一.准备示例数据
下载:链接:https://pan.baidu.com/s/1_b8swSkWDqIHZi6UwKaspA 提取码:pll7
文件说明
示例数据,其中数据均为虚拟数据,与实际生物学过程无关
文件名:dataset_heatmap.txt
列分别为:基因,cell1的5个重复样本,cell2的5个重复样本
行代表:每个基因在所有样本的FPKM值
二.绘制聚类热图
1.聚类热图绘制
# 执行前设置====================================
# 清空暂存数据
rm(list=ls())
# 载入R包
library(pheatmap)
# 设置工作目录
setwd("D:/R")
# 整理数据集====================================
# 载入数据
dataset <- read.table('resource/dataset_heatmap.txt',header = TRUE, row.names = 1)
# 截取表达矩阵的一部分数据来绘制热图
exp_ds = dataset[c(1:60),c(1:10)]
# 构建样本分类数据
cell_list=c(rep('cell_1',5),
rep('cell_2',5))
annotation_c <- data.frame(cell_list)
rownames(annotation_c) <- colnames(exp_ds)

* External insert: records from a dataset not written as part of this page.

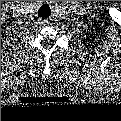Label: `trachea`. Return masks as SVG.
I'll use <instances>...</instances> for the list:
<instances>
[{
	"label": "trachea",
	"mask_w": 121,
	"mask_h": 121,
	"mask_svg": "<svg viewBox=\"0 0 121 121\" xmlns=\"http://www.w3.org/2000/svg\"><path fill=\"white\" fill-rule=\"evenodd\" d=\"M51 15V9L49 5L43 4L38 10V16L41 18H47Z\"/></svg>",
	"instance_id": "1"
}]
</instances>
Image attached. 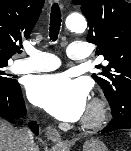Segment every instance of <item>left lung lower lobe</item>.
<instances>
[{
  "label": "left lung lower lobe",
  "instance_id": "left-lung-lower-lobe-1",
  "mask_svg": "<svg viewBox=\"0 0 131 151\" xmlns=\"http://www.w3.org/2000/svg\"><path fill=\"white\" fill-rule=\"evenodd\" d=\"M117 129H131V110H126L121 115L113 116L111 122L101 132L109 133Z\"/></svg>",
  "mask_w": 131,
  "mask_h": 151
}]
</instances>
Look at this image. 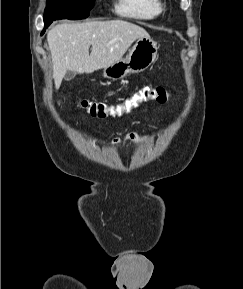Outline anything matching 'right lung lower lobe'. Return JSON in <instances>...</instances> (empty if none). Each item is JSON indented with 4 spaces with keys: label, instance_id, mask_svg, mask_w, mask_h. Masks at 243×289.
Listing matches in <instances>:
<instances>
[{
    "label": "right lung lower lobe",
    "instance_id": "obj_1",
    "mask_svg": "<svg viewBox=\"0 0 243 289\" xmlns=\"http://www.w3.org/2000/svg\"><path fill=\"white\" fill-rule=\"evenodd\" d=\"M45 22V28L42 31V34L44 33L45 29L52 23V21H44Z\"/></svg>",
    "mask_w": 243,
    "mask_h": 289
}]
</instances>
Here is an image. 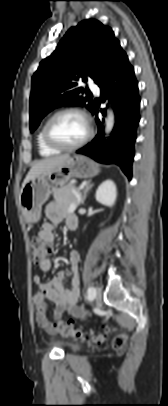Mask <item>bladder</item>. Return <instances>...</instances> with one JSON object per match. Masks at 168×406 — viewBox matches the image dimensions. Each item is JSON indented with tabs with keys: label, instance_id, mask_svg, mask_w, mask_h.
I'll return each instance as SVG.
<instances>
[{
	"label": "bladder",
	"instance_id": "obj_1",
	"mask_svg": "<svg viewBox=\"0 0 168 406\" xmlns=\"http://www.w3.org/2000/svg\"><path fill=\"white\" fill-rule=\"evenodd\" d=\"M70 350H71L72 352H77V351H79V347L73 345V346L70 347Z\"/></svg>",
	"mask_w": 168,
	"mask_h": 406
}]
</instances>
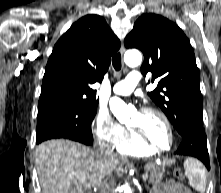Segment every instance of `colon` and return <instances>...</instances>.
I'll return each mask as SVG.
<instances>
[{
  "mask_svg": "<svg viewBox=\"0 0 221 193\" xmlns=\"http://www.w3.org/2000/svg\"><path fill=\"white\" fill-rule=\"evenodd\" d=\"M175 176L177 177V179L181 180L183 178V174L181 172L180 169H176L175 170ZM190 191V190H189ZM191 193V192H190Z\"/></svg>",
  "mask_w": 221,
  "mask_h": 193,
  "instance_id": "obj_1",
  "label": "colon"
}]
</instances>
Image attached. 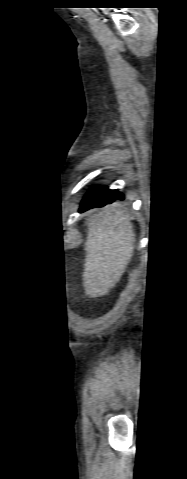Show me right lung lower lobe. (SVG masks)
Wrapping results in <instances>:
<instances>
[{
  "mask_svg": "<svg viewBox=\"0 0 187 479\" xmlns=\"http://www.w3.org/2000/svg\"><path fill=\"white\" fill-rule=\"evenodd\" d=\"M115 199H123V195L116 190H109L105 187L93 188L83 199L80 211H85L94 207H102L106 204H110Z\"/></svg>",
  "mask_w": 187,
  "mask_h": 479,
  "instance_id": "98d812e1",
  "label": "right lung lower lobe"
}]
</instances>
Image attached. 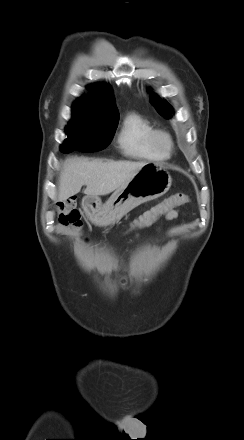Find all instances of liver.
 <instances>
[{
    "instance_id": "liver-1",
    "label": "liver",
    "mask_w": 244,
    "mask_h": 440,
    "mask_svg": "<svg viewBox=\"0 0 244 440\" xmlns=\"http://www.w3.org/2000/svg\"><path fill=\"white\" fill-rule=\"evenodd\" d=\"M145 162L89 160L84 157L66 159L59 180L58 199L65 201L86 185L87 196H104L116 191L141 169Z\"/></svg>"
}]
</instances>
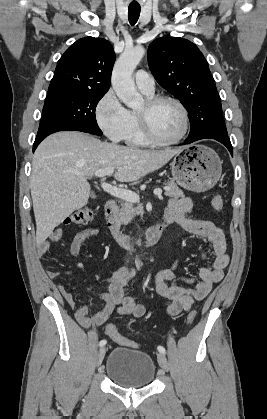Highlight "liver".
I'll use <instances>...</instances> for the list:
<instances>
[{
    "instance_id": "obj_1",
    "label": "liver",
    "mask_w": 267,
    "mask_h": 419,
    "mask_svg": "<svg viewBox=\"0 0 267 419\" xmlns=\"http://www.w3.org/2000/svg\"><path fill=\"white\" fill-rule=\"evenodd\" d=\"M180 150H142L75 131L48 136L34 153L30 177L37 244L88 203L87 179L98 170L116 168L117 181L133 182L164 166Z\"/></svg>"
}]
</instances>
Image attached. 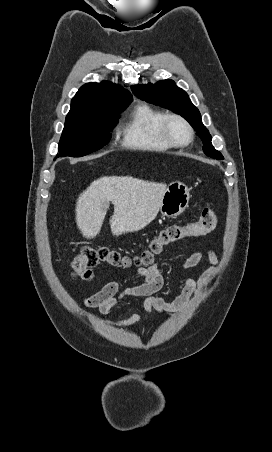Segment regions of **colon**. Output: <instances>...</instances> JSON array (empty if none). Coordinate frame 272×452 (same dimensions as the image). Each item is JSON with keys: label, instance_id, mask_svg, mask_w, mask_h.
<instances>
[{"label": "colon", "instance_id": "colon-1", "mask_svg": "<svg viewBox=\"0 0 272 452\" xmlns=\"http://www.w3.org/2000/svg\"><path fill=\"white\" fill-rule=\"evenodd\" d=\"M216 223L217 215L215 210L212 207H206L197 220L187 224H170L158 231L155 236L147 240L144 248L133 260L106 246L92 247L84 245L70 264L71 272L74 276L88 280L92 276L91 269L100 263L123 266H128L132 263L150 265L154 257L161 253L166 246L185 237L207 234L215 228Z\"/></svg>", "mask_w": 272, "mask_h": 452}]
</instances>
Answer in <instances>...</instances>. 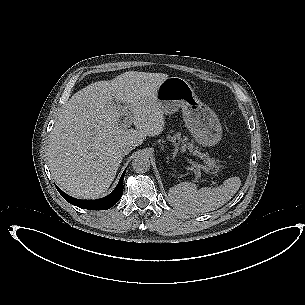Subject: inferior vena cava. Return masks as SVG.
<instances>
[{
  "mask_svg": "<svg viewBox=\"0 0 305 305\" xmlns=\"http://www.w3.org/2000/svg\"><path fill=\"white\" fill-rule=\"evenodd\" d=\"M135 148V145L133 143H123L121 145V151L123 154H128L129 152H131L133 149Z\"/></svg>",
  "mask_w": 305,
  "mask_h": 305,
  "instance_id": "602c4592",
  "label": "inferior vena cava"
}]
</instances>
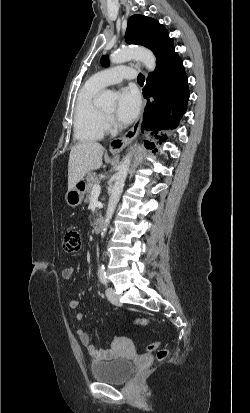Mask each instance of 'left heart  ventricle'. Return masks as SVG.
<instances>
[{
    "label": "left heart ventricle",
    "instance_id": "left-heart-ventricle-1",
    "mask_svg": "<svg viewBox=\"0 0 250 413\" xmlns=\"http://www.w3.org/2000/svg\"><path fill=\"white\" fill-rule=\"evenodd\" d=\"M108 112H111L112 110L111 109H109V110H107Z\"/></svg>",
    "mask_w": 250,
    "mask_h": 413
}]
</instances>
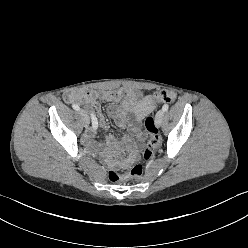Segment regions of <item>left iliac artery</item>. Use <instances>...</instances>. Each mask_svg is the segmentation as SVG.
I'll return each mask as SVG.
<instances>
[{
	"mask_svg": "<svg viewBox=\"0 0 248 248\" xmlns=\"http://www.w3.org/2000/svg\"><path fill=\"white\" fill-rule=\"evenodd\" d=\"M168 109H169V105L168 104L163 105L162 110L164 112H166Z\"/></svg>",
	"mask_w": 248,
	"mask_h": 248,
	"instance_id": "44dca946",
	"label": "left iliac artery"
}]
</instances>
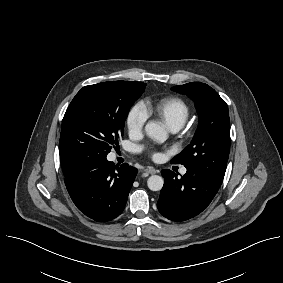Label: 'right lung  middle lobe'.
Listing matches in <instances>:
<instances>
[{
    "label": "right lung middle lobe",
    "instance_id": "dd1d6c3e",
    "mask_svg": "<svg viewBox=\"0 0 283 283\" xmlns=\"http://www.w3.org/2000/svg\"><path fill=\"white\" fill-rule=\"evenodd\" d=\"M145 86L143 82L111 81L83 87L64 115L60 153L77 161L106 156L118 145L129 109Z\"/></svg>",
    "mask_w": 283,
    "mask_h": 283
}]
</instances>
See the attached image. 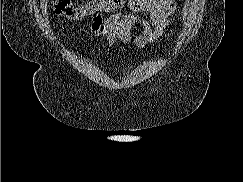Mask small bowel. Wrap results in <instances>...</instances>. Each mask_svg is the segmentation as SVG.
I'll return each instance as SVG.
<instances>
[{
    "label": "small bowel",
    "mask_w": 243,
    "mask_h": 182,
    "mask_svg": "<svg viewBox=\"0 0 243 182\" xmlns=\"http://www.w3.org/2000/svg\"><path fill=\"white\" fill-rule=\"evenodd\" d=\"M131 13H115L108 17L96 15L91 31L96 37L105 39L109 47H115L117 40L129 43L131 28L140 24L143 31L134 38L138 48L146 47L167 36L166 30L176 10L174 0H130ZM140 14H147V17Z\"/></svg>",
    "instance_id": "c3829d8e"
}]
</instances>
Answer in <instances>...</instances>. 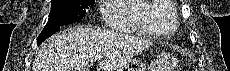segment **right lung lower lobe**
Returning <instances> with one entry per match:
<instances>
[{"instance_id": "obj_1", "label": "right lung lower lobe", "mask_w": 230, "mask_h": 71, "mask_svg": "<svg viewBox=\"0 0 230 71\" xmlns=\"http://www.w3.org/2000/svg\"><path fill=\"white\" fill-rule=\"evenodd\" d=\"M61 26L50 28V29H44L39 37L37 38V44H40L44 40H46L48 37H50L52 34L57 32L60 29Z\"/></svg>"}]
</instances>
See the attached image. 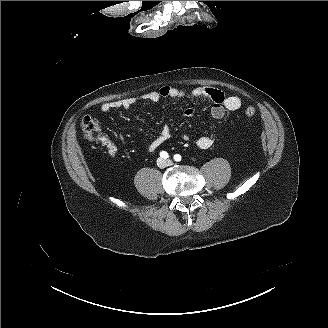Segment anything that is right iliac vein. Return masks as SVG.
Instances as JSON below:
<instances>
[{
	"label": "right iliac vein",
	"instance_id": "right-iliac-vein-1",
	"mask_svg": "<svg viewBox=\"0 0 328 328\" xmlns=\"http://www.w3.org/2000/svg\"><path fill=\"white\" fill-rule=\"evenodd\" d=\"M159 165L161 167H163L165 165V161L162 158L159 160Z\"/></svg>",
	"mask_w": 328,
	"mask_h": 328
}]
</instances>
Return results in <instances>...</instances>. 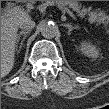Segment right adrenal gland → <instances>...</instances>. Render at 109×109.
I'll list each match as a JSON object with an SVG mask.
<instances>
[{"label": "right adrenal gland", "mask_w": 109, "mask_h": 109, "mask_svg": "<svg viewBox=\"0 0 109 109\" xmlns=\"http://www.w3.org/2000/svg\"><path fill=\"white\" fill-rule=\"evenodd\" d=\"M29 32H30L29 30H27V31H24V30H23V31H21L19 34H17V45H18V43H19L20 37L23 35V39H22V41H21V43H20L18 52L21 51V48L23 47V43H24V41H25V39H26V35H27Z\"/></svg>", "instance_id": "1"}]
</instances>
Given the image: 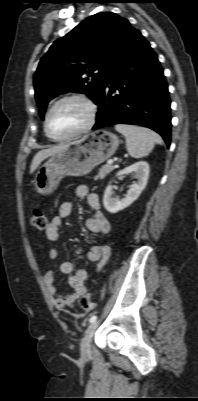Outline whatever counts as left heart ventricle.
Here are the masks:
<instances>
[{"mask_svg":"<svg viewBox=\"0 0 198 401\" xmlns=\"http://www.w3.org/2000/svg\"><path fill=\"white\" fill-rule=\"evenodd\" d=\"M87 107L76 100L60 103L51 113L49 130L54 137H65L81 129L87 122Z\"/></svg>","mask_w":198,"mask_h":401,"instance_id":"1","label":"left heart ventricle"}]
</instances>
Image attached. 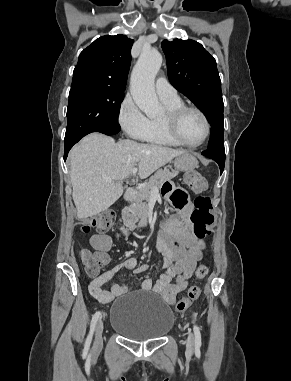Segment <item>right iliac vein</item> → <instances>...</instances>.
<instances>
[{"label":"right iliac vein","instance_id":"right-iliac-vein-1","mask_svg":"<svg viewBox=\"0 0 291 381\" xmlns=\"http://www.w3.org/2000/svg\"><path fill=\"white\" fill-rule=\"evenodd\" d=\"M103 329H104L103 321L99 320L97 325H96V330H95L94 347L96 349L101 347V345H102Z\"/></svg>","mask_w":291,"mask_h":381}]
</instances>
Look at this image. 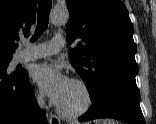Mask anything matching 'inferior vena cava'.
Here are the masks:
<instances>
[{
	"label": "inferior vena cava",
	"instance_id": "602c4592",
	"mask_svg": "<svg viewBox=\"0 0 156 124\" xmlns=\"http://www.w3.org/2000/svg\"><path fill=\"white\" fill-rule=\"evenodd\" d=\"M37 101H38V104L40 107H43L44 106V100H43V97L42 96H39L37 98Z\"/></svg>",
	"mask_w": 156,
	"mask_h": 124
}]
</instances>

# 绘制热图=====================================
pheatmap(exp_ds, #表达数据
cluster_rows = T,#行聚类
cluster_cols = T,#列聚类
annotation_col =annotation_c, #样本分类数据
annotation_legend=TRUE, # 显示样本分类
show_rownames = T,# 显示行名
show_colnames = T,# 显示列名
scale = "row", #对行标准化
color =colorRampPalette(c("#8854d0", "#ffffff","#fa8231"))(100) # 热图基准颜色
)
2. 无分类信息热图
# 执行前设置====================================
# 清空暂存数据
rm(list=ls())
# 载入R包
library(pheatmap)
# 设置工作目录
setwd("D:/R")
# 整理数据集====================================
# 载入数据
dataset <- read.table('resource/dataset_heatmap.txt',header = TRUE, row.names = 1)
# 截取表达矩阵的一部分数据来绘制热图
exp_ds = dataset[c(1:60),c(1:10)]
# 构建样本分类数据
cell_list=c(rep('cell_1',5),
rep('cell_2',5))
annotation_c <- data.frame(cell_list)
rownames(annotation_c) <- colnames(exp_ds)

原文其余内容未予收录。